= Ida Lou Anderson =

American radio broadcaster and academic

Ida Lou Anderson (November 6, 1900 – September 16, 1941) was an American radio broadcaster and academic. A pioneer in the field of radio broadcasting, she was a professor at Washington State College in the 1920s and 1930s. One of Anderson's earliest and most impressive students was Edward R. Murrow who went on to a legendary broadcasting career at CBS.

==Early life==
Ida Lou Anderson was born in the south in Morganton, Tennessee and moved to Washington state as a small child, settling with her family in Colfax, the Whitman County seat just a few miles from Pullman. She had polio as a child, resulting in serious physical handicaps. She took drama and speech lessons from her neighbor, Mrs. Roy LaFollette, a 1915 graduate of the University of California, who had majored in drama and who had performed often in campus productions.

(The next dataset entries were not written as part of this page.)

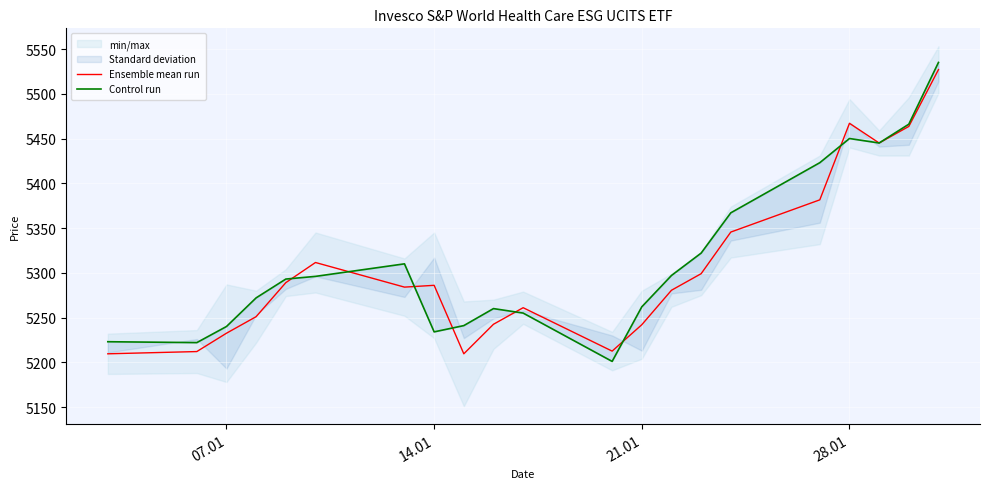

What is the minimum value for Ensemble mean run?

5209.5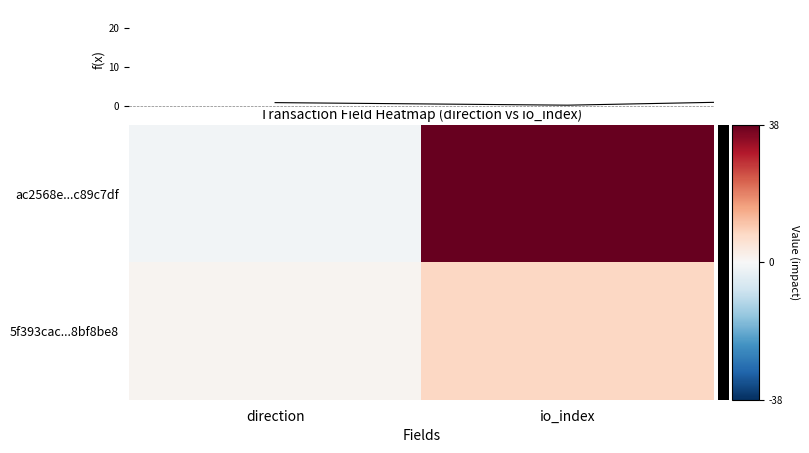

What value does the ac2568e151538bcb01693d0afbf19337c89c7df series have at 1, to the nearest 10?

40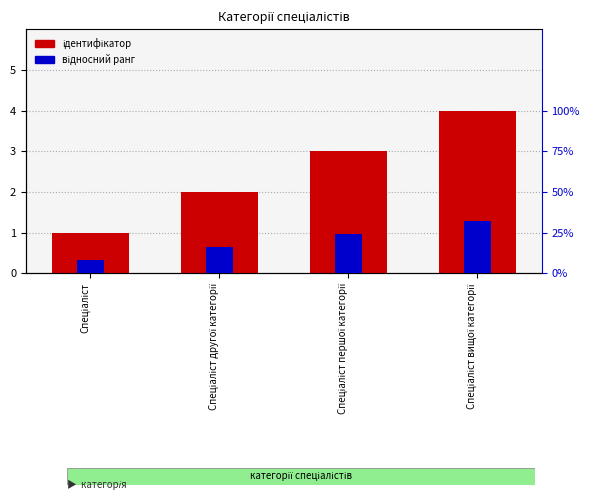

What is the spread (max minus min) of values at Спеціаліст другої категорії?

1.8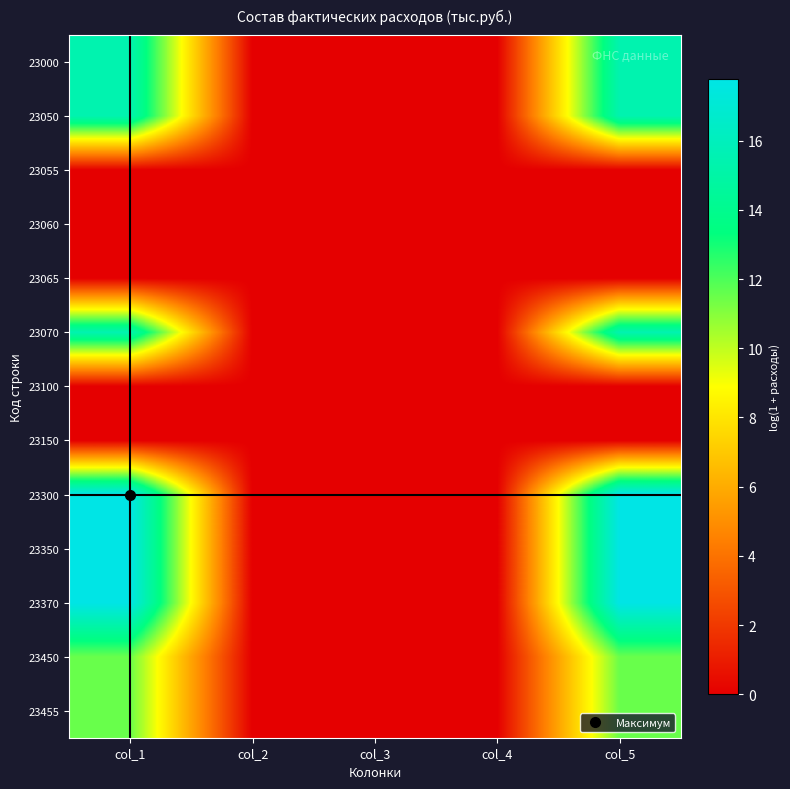

How many series are shown in this chart?

13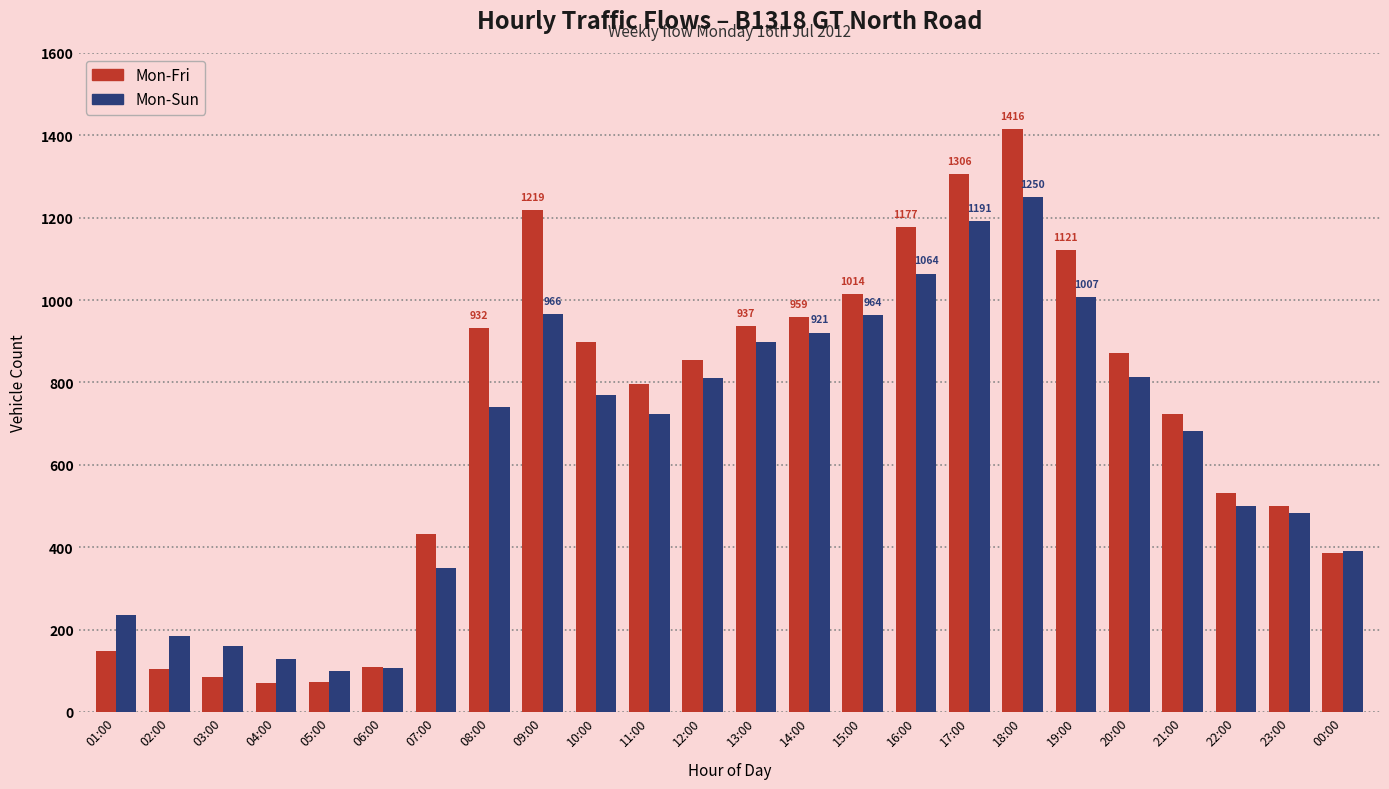

Does the chart contain stacked bars?

No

In a memorial publication commissioned by Murrow in 1941, LaFollette recalled the enormous natural oratory talents of the crippled young girl.

==College years==
As a college student Anderson excelled in speech and drama classes and at the campus theater. In 1926, shortly after graduation, she became the college's youngest and one of its most popular professors; she was also a broadcasting coach and radio station advisor. Anderson demanded, and received, maximum effort from her students. Edward Murrow was her prize pupil, the one she called her "masterpiece." Murrow took 19 speech courses in his four years in Pullman. She helped him polish his radio technique with private lessons, introduced him to poetry and classical literature, and encouraged his wide reading and love of music. They spent hours conversing on literature, politics, and human nature, and he escorted her to dances and dramatic performances. Murrow later wrote to his fiancée Janet Brewster about Anderson (whom he sometimes referred to as the "other woman"): "She taught me to love good books, good music, gave me the only sense of values I have."

==Advisor to Murrow==
"This is London" became a phrase familiar to the world as Murrow broadcast on CBS during the Nazi blitzkrieg of London during the early days of World War II. Anderson had suggested this opening phrase to him. It was also at her suggestion that Murrow made that half-second pause after the first word of the phrase: "This – is London." During Murrow's broadcasts she would sit in total silence in a dark room and later would wire him suggestions on how to improve his presentation.

==Later years==
Anderson was forced to retire from active teaching at a young age. She died of complications from polio in her early forties, but her influence continued long past her death. This I Believe, one of Murrow's later broadcasts, showed Anderson's lasting impact.

==Recognition==
On June 8, 2023, the former President's House of the Washington State University Pullman campus was renamed the Ida Lou Anderson House. Speaking at the dedication ceremony, WSU Pullman Chancellor Elizabeth Chilton stated, "When I first started to consider the renaming of the house, I wanted to find someone from WSU’s history who faced adversity head-on, and whose experience here helped them overcome these keen challenges, embrace their identity, and find a community."